Cuaderno de crítica literaria | José Ángel Cilleruelo

martes, 24 de enero de 2017

Detrás de lo visible. «Los Campos Elíseos» de Pablo García Baena


LOS CAMPOS ELÍSEOS, de Pablo García Baena 
Pre-Textos, Valencia, 2006

«Dejadme que os alabe en Pablo García Baena […] / un silencio grave / y el don preciso de las más honda comunicaciones»: estos versos, que escribió Ricardo Molina en 1948, cabe traerlos a la memoria tras cerrar las páginas de Los campos Elíseos, libro que el poeta «alabado» ha ido escribiendo en estos últimos dieciséis años, desde que apareciera en 1990 Fieles guirnaldas fugitivas.
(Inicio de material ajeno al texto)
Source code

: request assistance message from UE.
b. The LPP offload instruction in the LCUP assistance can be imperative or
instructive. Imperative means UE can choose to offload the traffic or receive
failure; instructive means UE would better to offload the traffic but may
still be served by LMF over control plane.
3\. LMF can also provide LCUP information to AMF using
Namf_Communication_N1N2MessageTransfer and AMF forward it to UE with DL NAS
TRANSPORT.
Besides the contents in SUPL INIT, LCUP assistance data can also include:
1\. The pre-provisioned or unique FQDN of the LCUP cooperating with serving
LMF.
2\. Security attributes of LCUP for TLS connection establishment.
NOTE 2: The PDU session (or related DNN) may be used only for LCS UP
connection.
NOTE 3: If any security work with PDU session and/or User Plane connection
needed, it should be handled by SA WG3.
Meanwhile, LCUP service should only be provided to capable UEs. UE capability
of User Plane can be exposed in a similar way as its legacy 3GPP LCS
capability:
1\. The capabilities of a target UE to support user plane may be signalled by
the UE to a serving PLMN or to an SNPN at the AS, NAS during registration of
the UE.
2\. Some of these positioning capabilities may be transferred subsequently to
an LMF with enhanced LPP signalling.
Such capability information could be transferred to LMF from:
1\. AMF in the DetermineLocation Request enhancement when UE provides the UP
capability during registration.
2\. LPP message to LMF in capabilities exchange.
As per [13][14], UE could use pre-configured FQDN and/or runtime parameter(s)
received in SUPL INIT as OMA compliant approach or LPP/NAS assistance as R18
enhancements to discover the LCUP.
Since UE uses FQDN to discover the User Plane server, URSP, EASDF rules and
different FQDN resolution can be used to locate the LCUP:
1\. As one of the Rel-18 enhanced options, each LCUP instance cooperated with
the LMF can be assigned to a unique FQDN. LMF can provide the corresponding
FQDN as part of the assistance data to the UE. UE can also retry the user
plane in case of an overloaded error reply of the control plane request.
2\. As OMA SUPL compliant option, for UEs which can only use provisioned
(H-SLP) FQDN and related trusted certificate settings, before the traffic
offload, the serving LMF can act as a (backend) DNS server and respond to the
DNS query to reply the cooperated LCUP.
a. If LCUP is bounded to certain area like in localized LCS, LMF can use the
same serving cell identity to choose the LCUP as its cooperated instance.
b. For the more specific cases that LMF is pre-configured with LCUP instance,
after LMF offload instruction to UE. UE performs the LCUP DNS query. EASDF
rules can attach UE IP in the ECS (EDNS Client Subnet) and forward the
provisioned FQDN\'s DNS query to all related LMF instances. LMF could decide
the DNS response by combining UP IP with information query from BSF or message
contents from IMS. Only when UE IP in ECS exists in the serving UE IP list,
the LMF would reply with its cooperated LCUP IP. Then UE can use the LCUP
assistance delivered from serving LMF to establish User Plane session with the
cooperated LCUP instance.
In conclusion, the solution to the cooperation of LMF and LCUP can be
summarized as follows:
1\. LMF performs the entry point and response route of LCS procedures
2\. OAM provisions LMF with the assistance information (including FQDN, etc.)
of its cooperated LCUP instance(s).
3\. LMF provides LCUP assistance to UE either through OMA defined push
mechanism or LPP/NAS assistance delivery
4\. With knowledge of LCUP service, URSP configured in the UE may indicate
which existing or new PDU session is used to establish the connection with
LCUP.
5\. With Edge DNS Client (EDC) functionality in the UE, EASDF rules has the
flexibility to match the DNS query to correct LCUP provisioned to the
Y cabe evocar esos años cuarenta, cuando un pequeño grupo de jóvenes cordobeses –Ricardo Molina, Juan Bernier y García Baena- fundaron la revista Cántico. Con algunos ecos modernistas y la intacta devoción por una generación del 27 que la guerra había triturado, aquellos poetas decidieron interpretar su partitura a contracorriente de la época. Su camino desde ese margen estético y geográfico fue lento. A finales del los 60 los novísimos empezaron a comprender y valorar el gesto, pero sólo en los 80 Cántico obtuvo un reconocimiento pleno de crítica y lectores. 
    La estética de Cántico se preocupó por salvar para la poesía cuanto era objeto de las iras y anatemas del realismo social, desde la religiosidad hasta la métrica clásica, desde el espíritu grecolatino hasta la escritura barroca, elevada y hermética. Con las décadas se ha reconocido en Cántico su valor de puente (acaso mejor sería decir de catacumba) entre dos finales de siglo. Los campos Elíseos añade ahora un nuevo matiz a la valoración histórica de Cántico: sesenta años después de que aparecieran aquellas «Hojas de poesía» —se cumplirán en octubre de 2007—, su capacidad para mirar el presente, comprender su complejidad y decidir su metáfora resulta tan vigente, tan viva, ahora como entonces. No sé si de todas las estéticas que han convivido en el siglo XX se puede afirmar algo así. 
    Los campos Elíseos está compuesto como una partitura («tal vez sea la música, / igual a esa palabra almenada, / sólo misterio y precisión») y no solo porque el título de sus secciones evoque géneros musicales. Sus movimientos conducen al lector de fuera hacia dentro, desde la estampa orquestal y mundana hacia los puros silencios pianísticos de «Contrapunto», antes de que el libro se cierre evocando, por cierto, las melodías más Cántico del libro, como para que el lector las coree en la euforia del final del concierto. La primera parte, los «Temas de viaje», es una verdadera gramática de la mirada en un mundo saturado de signos exhaustos: un nombre inscrito para nadie en una losa de pizarra, un sillar desechado en Notre Dame, el agua del río que hasta la plaza «sube como un hocico humilde y lento», unos trotamundos aligerando la mañana frente a la casa de Boscán… Ese mirar a un lugar distinto de aquel al que todos miran, que Cántico tomó como lema en los cuarenta, sigue hoy, ya en otro siglo, salvando para la poesía lo esencial de la mirada poética: el poeta idílico ha dejado de ser el intérprete de un pueblo idílico, sencillamente es quien ve lo que nadie está mirando. Descripciones pictóricas o postales sevillanas comparten la singularidad de la visión poética. 
    Con especial emoción se leen los poemas que Pablo García Baena reúne en la sección «Contrapunto». Son los más intensamente líricos. A la luz de la edad (tampoco tomada demasiado en serio) el poeta muestra la perfecta simbiosis entre el sosiego religioso de quien cumple un destino y la ironía pagana de quien ama sobre todas las cosas la vida: «La espera se hizo larga. Ya me conoces, entra / al frágil hospedaje que me diste: la muerte, / la poesía». Silencios graves, honda comunicación; lección imprescindible también hoy.